4. Adjudication Method for the Test Set

Not applicable for engineering and performance validation of a mechanical/software device like an injector. Adjudication methods (e.g., 2+1, 3+1) are for human interpretation of data, typically in diagnostic studies.

5. If a Multi-Reader Multi-Case (MRMC) Comparative Effectiveness Study was Done

No. An MRMC study is relevant for evaluating the impact of a diagnostic aid (e.g., AI) on human reader performance. This device is an angiographic injector system, not a diagnostic aid. The documentation explicitly states: "No clinical testing was required or performed to support this Special 510(k) Premarket Notification."

6. If a Standalone (Algorithm Only Without Human-in-the-Loop) Performance Was Done

This question is typically for AI/ML diagnostic algorithms. While the device has software components (e.g., P3T, ISI, Connect.CT), their "performance" is about controlling mechanical injection parameters or facilitating interface, not interpreting medical data in a standalone diagnostic capacity. The engineering tests implicitly evaluate the "standalone" performance of the system functions against their specifications.

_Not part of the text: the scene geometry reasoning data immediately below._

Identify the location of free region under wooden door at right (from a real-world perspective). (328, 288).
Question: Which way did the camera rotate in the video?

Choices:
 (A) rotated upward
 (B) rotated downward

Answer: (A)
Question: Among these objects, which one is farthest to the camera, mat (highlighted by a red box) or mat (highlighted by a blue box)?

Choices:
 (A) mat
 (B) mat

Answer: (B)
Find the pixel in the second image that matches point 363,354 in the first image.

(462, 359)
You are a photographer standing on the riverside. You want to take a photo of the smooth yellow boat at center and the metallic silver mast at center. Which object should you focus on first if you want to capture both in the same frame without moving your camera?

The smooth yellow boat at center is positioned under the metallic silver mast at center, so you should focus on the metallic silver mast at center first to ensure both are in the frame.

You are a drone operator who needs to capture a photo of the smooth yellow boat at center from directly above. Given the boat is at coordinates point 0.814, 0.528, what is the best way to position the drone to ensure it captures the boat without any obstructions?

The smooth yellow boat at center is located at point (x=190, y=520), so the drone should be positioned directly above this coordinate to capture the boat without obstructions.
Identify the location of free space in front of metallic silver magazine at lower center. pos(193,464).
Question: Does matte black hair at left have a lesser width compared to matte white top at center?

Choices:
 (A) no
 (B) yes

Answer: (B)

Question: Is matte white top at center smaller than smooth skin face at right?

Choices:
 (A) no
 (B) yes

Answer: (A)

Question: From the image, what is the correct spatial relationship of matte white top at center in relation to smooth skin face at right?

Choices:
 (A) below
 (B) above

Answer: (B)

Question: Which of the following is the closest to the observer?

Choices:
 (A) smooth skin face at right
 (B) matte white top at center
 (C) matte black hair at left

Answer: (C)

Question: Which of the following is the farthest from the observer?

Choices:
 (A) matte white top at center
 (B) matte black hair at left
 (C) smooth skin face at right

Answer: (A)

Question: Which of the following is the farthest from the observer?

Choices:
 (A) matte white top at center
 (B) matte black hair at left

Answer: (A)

7. The Type of Ground Truth Used

The "ground truth" for this device's performance is based on:

• Engineering Specifications: Pre-defined ranges and tolerances for parameters like flow rate, volume, pressure, fill speed, etc.
• Industry Standards: Compliance with standards like IEC 60601-1 (medical electrical equipment safety), EMC requirements, and EN 62366-1:2015 (human factors).
• Predicate Device Performance: The underlying assumption is that the modified device must perform equivalently to the predicate device, which itself met established safety and performance criteria.

8. The Sample Size for the Training Set

Not applicable. This is not an AI/ML model that requires a "training set." The development of the device involved traditional engineering design and iterative testing, not machine learning.

9. How the Ground Truth for the Training Set Was Established

As explained above, this is not an AI/ML device, so there is no "training set" or corresponding ground truth establishment process in that context.